$\newcommand{\N}{\mathbb{N}}$
The convex hull $H$ of a subset $A$ of $X$ is defined as
$$
H = \{z \in X~|~\exists x,y \in A:\exists t \in [0,1]:z=(1-t)x+ty\}
$$
Then, can we show that any convex combination of elements of $A$ is in $H$? That is,
$$
\forall n \in \N: P(n)
$$
where
$$
P(n) \Leftrightarrow \forall (x_i)_{i \leq n} \subseteq A: \forall (t_i)_{i \leq n} \subseteq [0,1]:
\sum_{i=1}^n{t_i = 1} \Rightarrow \sum_{i=1}^n {t_i x_i} \in H
$$
I tried to show by mathematical induction:
First, it is obvious that $A \subseteq H$ because we can pick an element of $A$ twice; for all $x \in A$, $(1-t)x+tx = x \in H$.
Let $n = 1$. Then, $x_1 \in A$ and $t_1 = 1$ implies that $\sum_{i=1}^n {t_i x_i} = t_1 x_1 =x_1 \in A \subseteq H$. Therefore, $P(1)$ holds.
Now, let $n$ be arbitrary and suppose $P(n)$ holds. Let $(x_i)_{i \leq n+1} \subseteq A$, $(t_i)_{i \leq n+1} \subseteq [0,1]$, and $\sum_{i=1}^{n+1}t_i = 1$.
Case 1) $t_{n+1} = 1$. Then, $t_i = 0$ for all $i \leq n$, which gives $\sum_{i=1}^{n+1}t_ix_i = x_{n+1} \in A \subseteq H $.

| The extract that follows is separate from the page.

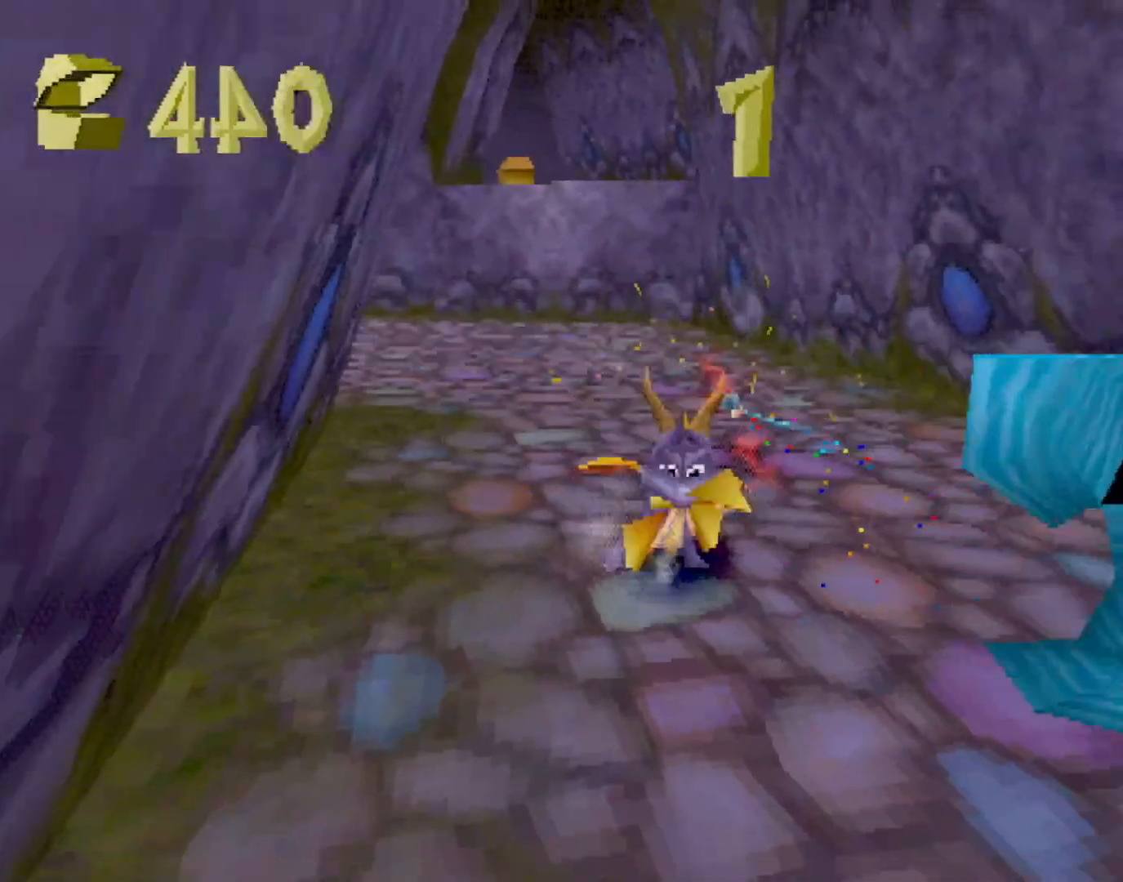
{"buttons": ["SQUARE"], "left_stick": "up-left", "events": [[83, "CROSS", "down"], [217, "CROSS", "up"], [250, "left_stick", "center"], [400, "left_stick", "up-left"]]}
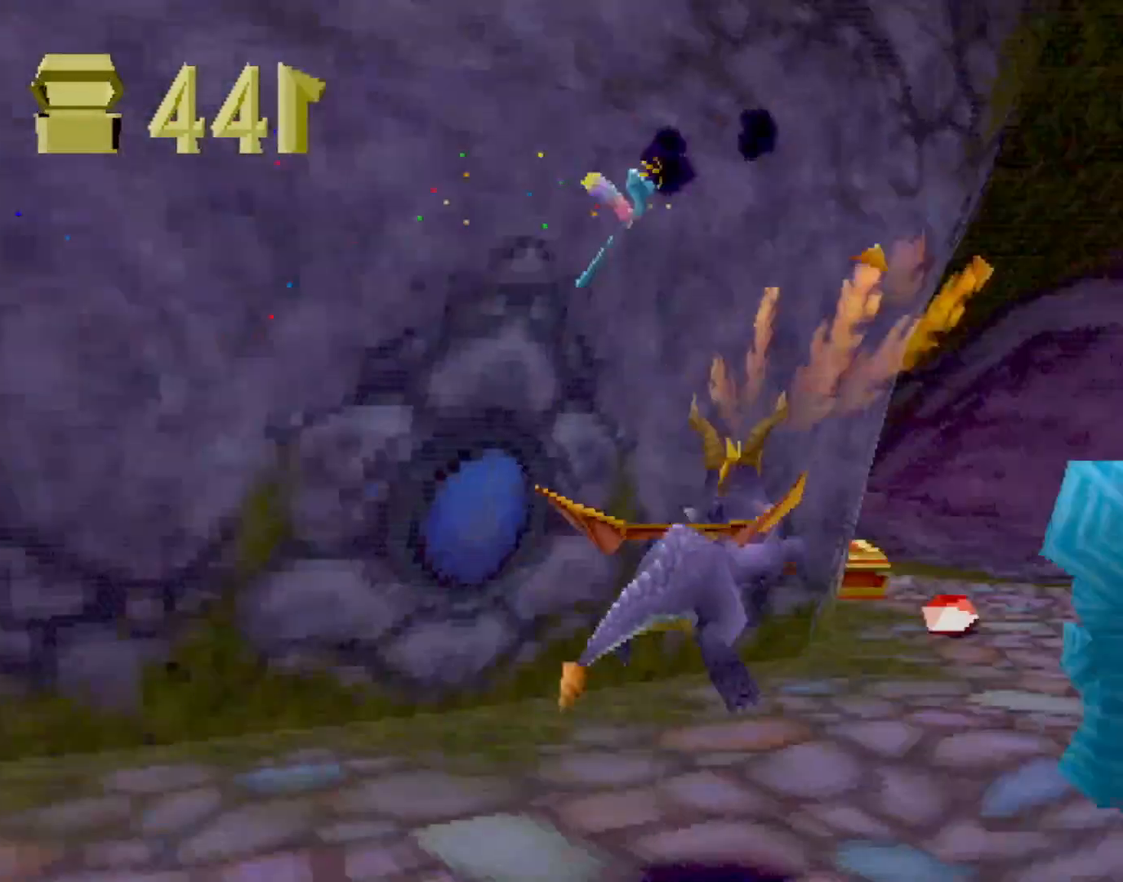
{"buttons": ["SQUARE"], "left_stick": "up", "events": [[83, "SQUARE", "up"], [116, "left_stick", "center"], [233, "left_stick", "right"], [400, "SQUARE", "down"], [500, "left_stick", "up"]]}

Case 2) $t_{n+1} \neq 1$. From $\sum_{i=1}^{n+1}t_i = \sum_{i=1}^{n}t_i + t_{n+1} = 1$, we have $\sum_{i=1}^{n}\frac{t_i}{1-t_{n+1}} = 1$. Thus, by $P(n)$, $\sum_{i=1}^{n}\frac{t_i}{1-t_{n+1}}x_i \in H$. However, we cannot conclude that
$$
\sum_{i=1}^{n+1}t_i x_i = (1-t_{n+1})\sum_{i=1}^{n}\frac{t_i}{1-t_{n+1}}x_i + t_{n+1}x_{n+1} \in H
$$
because it is not guaranteed that
$$
\sum_{i=1}^{n}\frac{t_i}{1-t_{n+1}}x_i \in A
$$
whereas $x_{n+1} \in A$.
Best Answer
There is a major problem with your definition of the convex hull $H$: it is not a convex set!
As an example, let $A$ be 3 points in the plane that form the vertices of a triangle. Now, all of the edge points are included in $H$ because they are a convex combination of two of the vertices. However, no interior point of the triangle can be written as a convex combination of two of the vertices (since a convex combination of two points is collinear with them). This is a problem: now the line connecting the midpoints of two edges is not contained in $H$, breaking convexity.
I realized this issue while thinking about the end of your argument. Because you showed that $y := \sum_{j = 1}^n \frac{t_j}{1 - t_{n + 1}} x_j \in H$, you'd be done if you could conclude $$(1 - t_{n + 1})y + t_{n + 1}x_{n + 1} \in H$$ using the convexity of $H$. So I tried to verify that $H$ is convex and failed for a while.